Every underdog has his day. On Wednesday night, the 2015 CMA Awards belonged not to the chart-topping bros and queen bees of country music, but to a handful of songwriters who’ve spent the past decade working behind the scenes. Lori McKenna, Liz Rose and Hillary Lindsay — the composers of Little Big Town’s “Girl Crush” — watched their controversial chart-topper win awards for both Song and Single of the Year, while Chris Stapleton, a songwriting vet with a mammoth, mountain-moving voice, took home three awards of his own.
“This is an unbelievable thing, and I’m not going to take it lightly,” he said during a humble, emotional acceptance speech for Male Vocalist of the Year, his final win in a night that also included trophies for New Artist and Album of the Year. Raw, ragged and written almost entirely by Stapleton, Traveller — his debut as a solo artist — is the antithesis of a slick, modern country-pop project, making its success at the CMA Awards as surprising as it is well-deserved.
A bit shy at the acceptance podium, Stapleton came alive during a pair of show-stealing duets with Memphis boy Justin Timberlake, starting with a harmony-heavy version of George Jones’ “Tennessee Whiskey” and peaking with an electric, elastic take on Timberlake’s “Drink You Away.” Despite voices that couldn’t be more different — Timberlake’s light and nimble; Stapleton’s heavy and hard-hitting — the two formed the best ad-hoc duo of the night, beating out oddball pairings like Thomas Rhett and Fall Out Boy while eliciting some of the best crowd reactions of the night. (Dig Keith Urban’s stank face during one of Timberlake’s acrobatic vocal runs.)

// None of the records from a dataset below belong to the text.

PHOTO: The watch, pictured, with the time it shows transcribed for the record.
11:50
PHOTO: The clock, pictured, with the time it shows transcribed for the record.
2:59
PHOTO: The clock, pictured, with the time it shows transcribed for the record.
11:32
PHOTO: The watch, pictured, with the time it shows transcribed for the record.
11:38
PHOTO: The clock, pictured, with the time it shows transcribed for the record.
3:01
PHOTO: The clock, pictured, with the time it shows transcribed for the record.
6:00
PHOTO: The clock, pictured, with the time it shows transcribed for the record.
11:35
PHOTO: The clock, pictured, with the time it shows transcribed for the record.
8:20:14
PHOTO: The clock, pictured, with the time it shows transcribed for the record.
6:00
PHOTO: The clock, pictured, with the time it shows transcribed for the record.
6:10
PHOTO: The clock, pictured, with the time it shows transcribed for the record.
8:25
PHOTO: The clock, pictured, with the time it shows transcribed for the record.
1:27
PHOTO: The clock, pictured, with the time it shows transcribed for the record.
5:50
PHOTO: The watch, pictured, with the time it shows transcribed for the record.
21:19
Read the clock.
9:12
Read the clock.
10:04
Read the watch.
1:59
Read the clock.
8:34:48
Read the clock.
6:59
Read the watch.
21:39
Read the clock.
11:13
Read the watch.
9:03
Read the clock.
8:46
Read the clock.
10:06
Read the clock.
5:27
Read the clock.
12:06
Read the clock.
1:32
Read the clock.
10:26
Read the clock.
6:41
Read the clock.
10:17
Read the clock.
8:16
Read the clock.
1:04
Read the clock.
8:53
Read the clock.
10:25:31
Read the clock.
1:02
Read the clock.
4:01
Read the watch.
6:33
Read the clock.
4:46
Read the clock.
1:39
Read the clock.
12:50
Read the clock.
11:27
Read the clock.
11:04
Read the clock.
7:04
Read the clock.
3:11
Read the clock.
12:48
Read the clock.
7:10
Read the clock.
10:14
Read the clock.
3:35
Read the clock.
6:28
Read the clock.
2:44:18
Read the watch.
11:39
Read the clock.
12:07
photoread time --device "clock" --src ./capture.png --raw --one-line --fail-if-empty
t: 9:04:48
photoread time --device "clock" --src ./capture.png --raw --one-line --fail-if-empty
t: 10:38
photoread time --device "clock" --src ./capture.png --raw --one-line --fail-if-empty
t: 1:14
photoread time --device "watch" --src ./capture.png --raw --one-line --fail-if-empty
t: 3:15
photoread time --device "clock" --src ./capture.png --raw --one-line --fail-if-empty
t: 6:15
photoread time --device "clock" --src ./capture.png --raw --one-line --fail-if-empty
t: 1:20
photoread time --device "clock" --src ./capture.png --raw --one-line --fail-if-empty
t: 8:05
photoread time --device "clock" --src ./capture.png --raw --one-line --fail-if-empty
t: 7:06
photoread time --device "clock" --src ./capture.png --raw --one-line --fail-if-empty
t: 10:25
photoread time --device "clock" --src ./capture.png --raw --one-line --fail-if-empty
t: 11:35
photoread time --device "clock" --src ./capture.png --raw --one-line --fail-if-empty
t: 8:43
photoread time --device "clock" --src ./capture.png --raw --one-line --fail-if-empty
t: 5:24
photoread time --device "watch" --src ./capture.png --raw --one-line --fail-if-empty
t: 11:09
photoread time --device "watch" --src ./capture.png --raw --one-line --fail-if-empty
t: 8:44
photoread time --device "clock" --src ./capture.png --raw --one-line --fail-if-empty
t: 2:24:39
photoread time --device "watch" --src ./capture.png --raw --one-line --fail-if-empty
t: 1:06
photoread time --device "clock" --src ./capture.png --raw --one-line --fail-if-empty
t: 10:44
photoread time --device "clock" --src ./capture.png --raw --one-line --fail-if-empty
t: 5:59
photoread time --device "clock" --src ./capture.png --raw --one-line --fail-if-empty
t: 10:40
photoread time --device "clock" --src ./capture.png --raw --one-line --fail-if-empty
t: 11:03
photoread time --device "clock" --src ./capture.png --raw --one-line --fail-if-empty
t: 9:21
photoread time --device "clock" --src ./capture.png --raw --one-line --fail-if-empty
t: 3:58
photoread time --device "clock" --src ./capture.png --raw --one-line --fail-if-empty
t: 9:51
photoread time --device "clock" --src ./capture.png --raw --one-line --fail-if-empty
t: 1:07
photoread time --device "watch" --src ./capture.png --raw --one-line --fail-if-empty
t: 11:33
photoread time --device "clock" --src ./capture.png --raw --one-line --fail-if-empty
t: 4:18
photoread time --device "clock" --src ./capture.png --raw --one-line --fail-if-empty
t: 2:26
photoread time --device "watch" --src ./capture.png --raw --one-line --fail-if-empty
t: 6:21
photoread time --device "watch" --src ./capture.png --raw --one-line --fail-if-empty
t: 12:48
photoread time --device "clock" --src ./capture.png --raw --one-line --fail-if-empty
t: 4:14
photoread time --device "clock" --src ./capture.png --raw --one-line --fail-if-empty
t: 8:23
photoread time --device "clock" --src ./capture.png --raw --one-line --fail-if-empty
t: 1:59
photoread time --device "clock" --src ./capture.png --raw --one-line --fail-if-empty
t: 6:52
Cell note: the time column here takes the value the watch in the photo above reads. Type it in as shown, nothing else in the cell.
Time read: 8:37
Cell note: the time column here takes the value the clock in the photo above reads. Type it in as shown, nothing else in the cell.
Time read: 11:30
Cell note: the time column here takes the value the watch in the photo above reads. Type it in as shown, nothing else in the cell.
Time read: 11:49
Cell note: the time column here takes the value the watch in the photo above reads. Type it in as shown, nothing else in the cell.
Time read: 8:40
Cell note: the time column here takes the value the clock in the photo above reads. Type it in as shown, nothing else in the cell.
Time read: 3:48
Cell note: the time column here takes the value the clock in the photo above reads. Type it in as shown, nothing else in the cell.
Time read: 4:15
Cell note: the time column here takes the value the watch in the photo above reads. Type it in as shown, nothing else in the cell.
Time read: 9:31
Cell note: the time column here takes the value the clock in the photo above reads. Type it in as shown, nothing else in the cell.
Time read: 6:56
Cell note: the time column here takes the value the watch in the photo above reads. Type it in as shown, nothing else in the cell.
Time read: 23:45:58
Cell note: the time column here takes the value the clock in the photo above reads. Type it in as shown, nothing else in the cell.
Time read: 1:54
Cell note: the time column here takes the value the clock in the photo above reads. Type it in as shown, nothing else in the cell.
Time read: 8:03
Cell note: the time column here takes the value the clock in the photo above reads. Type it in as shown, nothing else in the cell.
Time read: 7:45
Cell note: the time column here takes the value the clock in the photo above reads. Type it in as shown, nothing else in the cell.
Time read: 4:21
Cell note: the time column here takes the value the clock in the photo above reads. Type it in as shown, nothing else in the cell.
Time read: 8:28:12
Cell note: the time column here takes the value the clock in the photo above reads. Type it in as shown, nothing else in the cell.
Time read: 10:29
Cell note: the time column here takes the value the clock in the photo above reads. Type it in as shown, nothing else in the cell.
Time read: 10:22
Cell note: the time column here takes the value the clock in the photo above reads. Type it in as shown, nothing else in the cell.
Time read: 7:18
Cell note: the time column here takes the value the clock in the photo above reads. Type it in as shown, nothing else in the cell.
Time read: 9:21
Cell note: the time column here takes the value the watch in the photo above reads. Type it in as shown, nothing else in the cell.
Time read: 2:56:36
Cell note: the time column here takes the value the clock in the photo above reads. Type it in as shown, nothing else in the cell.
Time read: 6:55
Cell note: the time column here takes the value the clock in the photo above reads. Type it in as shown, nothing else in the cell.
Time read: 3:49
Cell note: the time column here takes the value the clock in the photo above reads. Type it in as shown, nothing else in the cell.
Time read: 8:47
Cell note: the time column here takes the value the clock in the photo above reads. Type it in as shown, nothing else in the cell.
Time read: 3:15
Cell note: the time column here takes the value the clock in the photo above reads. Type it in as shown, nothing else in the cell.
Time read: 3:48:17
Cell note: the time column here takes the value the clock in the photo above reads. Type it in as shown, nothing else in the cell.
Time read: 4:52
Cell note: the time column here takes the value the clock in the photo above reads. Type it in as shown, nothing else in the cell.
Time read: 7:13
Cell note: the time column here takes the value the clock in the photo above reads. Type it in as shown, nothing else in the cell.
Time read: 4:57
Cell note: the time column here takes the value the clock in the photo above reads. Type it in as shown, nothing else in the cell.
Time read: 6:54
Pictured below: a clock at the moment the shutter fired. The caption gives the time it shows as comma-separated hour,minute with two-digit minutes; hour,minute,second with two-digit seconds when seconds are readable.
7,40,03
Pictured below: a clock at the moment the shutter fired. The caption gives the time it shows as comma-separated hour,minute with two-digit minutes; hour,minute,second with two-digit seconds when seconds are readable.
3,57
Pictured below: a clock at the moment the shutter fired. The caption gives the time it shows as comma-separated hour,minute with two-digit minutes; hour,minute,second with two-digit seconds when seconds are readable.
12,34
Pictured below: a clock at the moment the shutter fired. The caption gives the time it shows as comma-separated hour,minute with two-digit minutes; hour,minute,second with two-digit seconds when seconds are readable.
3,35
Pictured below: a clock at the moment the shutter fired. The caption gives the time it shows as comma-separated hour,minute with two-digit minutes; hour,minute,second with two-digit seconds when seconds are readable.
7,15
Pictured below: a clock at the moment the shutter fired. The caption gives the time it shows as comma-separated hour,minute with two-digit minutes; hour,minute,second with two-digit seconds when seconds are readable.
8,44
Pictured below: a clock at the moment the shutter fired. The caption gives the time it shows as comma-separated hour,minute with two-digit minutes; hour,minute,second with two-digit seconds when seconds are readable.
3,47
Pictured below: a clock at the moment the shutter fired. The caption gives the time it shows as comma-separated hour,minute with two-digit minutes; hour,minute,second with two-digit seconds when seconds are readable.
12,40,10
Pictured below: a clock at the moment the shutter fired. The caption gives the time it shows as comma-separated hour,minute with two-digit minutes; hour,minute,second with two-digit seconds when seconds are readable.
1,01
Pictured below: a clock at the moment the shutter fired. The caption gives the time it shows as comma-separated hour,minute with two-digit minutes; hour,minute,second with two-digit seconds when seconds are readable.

“Justin Timberlake and Chris Stapleton, thank you very much! I’m gonna go home and practice,” Miranda Lambert said after winning her sixth consecutive Female Vocalist of the Year title, coincidentally taking the stage in a Stapleton t-shirt. Meanwhile, Blake Shelton — who was also gunning for a sixth consecutive Vocalist win — came up empty handed, losing the award to the same guy whose name was splashed across his ex-wife’s chest.
Although he didn’t take home any trophies, Eric Church celebrated the release of Mr. Misunderstood — an album that, until Tuesday afternoon, few people knew existed — by hitting the stage twice, first to jumpstart the show alongside Hank Williams, Jr., and later to premiere the title track of his newest record. On a night filled with ornate set designs and choreographed dance routines, Church kept things simple, rooting himself in front of the microphone for a purposely glitz-free performance. Also subscribing to the less-is-more mentality were the four members of Little Big Town, who — one year after driving up the CMAs’ electric bill with a neon-lit Ariana Grande collab — performed “Girl Crush” in a simple horizontal line, relying on the power of the song itself to pack a punch.
The evening’s most down-home performance occurred not on the main stage, but from a raised platform in the middle of the audience, where Maddie & Tae strummed their way through an abbreviated version of “Girl in a Country Song.” Driven forward by acoustic guitar and fiddle, the performance was worlds away from, say, the amplified bro-bombast of Jason Aldean’s “Gonna Know We Were Here,” whose delivery felt a bit cold despite the Metallica-sized blasts of pyro that lit up the stage. Kacey Musgraves’ “Dimestore Cowgirl” kept things old-school, too, thanks to a kitschy, beauty pageant-worthy backdrop and a vocal delivery that, unlike performances by some of the evening’s other country queens, was blissfully free of AutoTune.
Although his thunder was unintentionally stolen by Stapleton, who won his third award minutes before the 2015 Entertainer of the Year was announced, Luke Bryan took home the CMA’s biggest honor for the second year in a row. “Wrap? They’re telling me to wrap, but I ain’t wrapping,” said Bryan, who took time to thank his wife, touring band, creative team and supporters during a gracious acceptance speech. It was a moving finale, but the 2015 CMA Awards — easily the show’s most entertaining and unexpected telecast in a decade — left its mark not by celebrating the genre’s biggest money-makers, but by shining a light on the dark horses.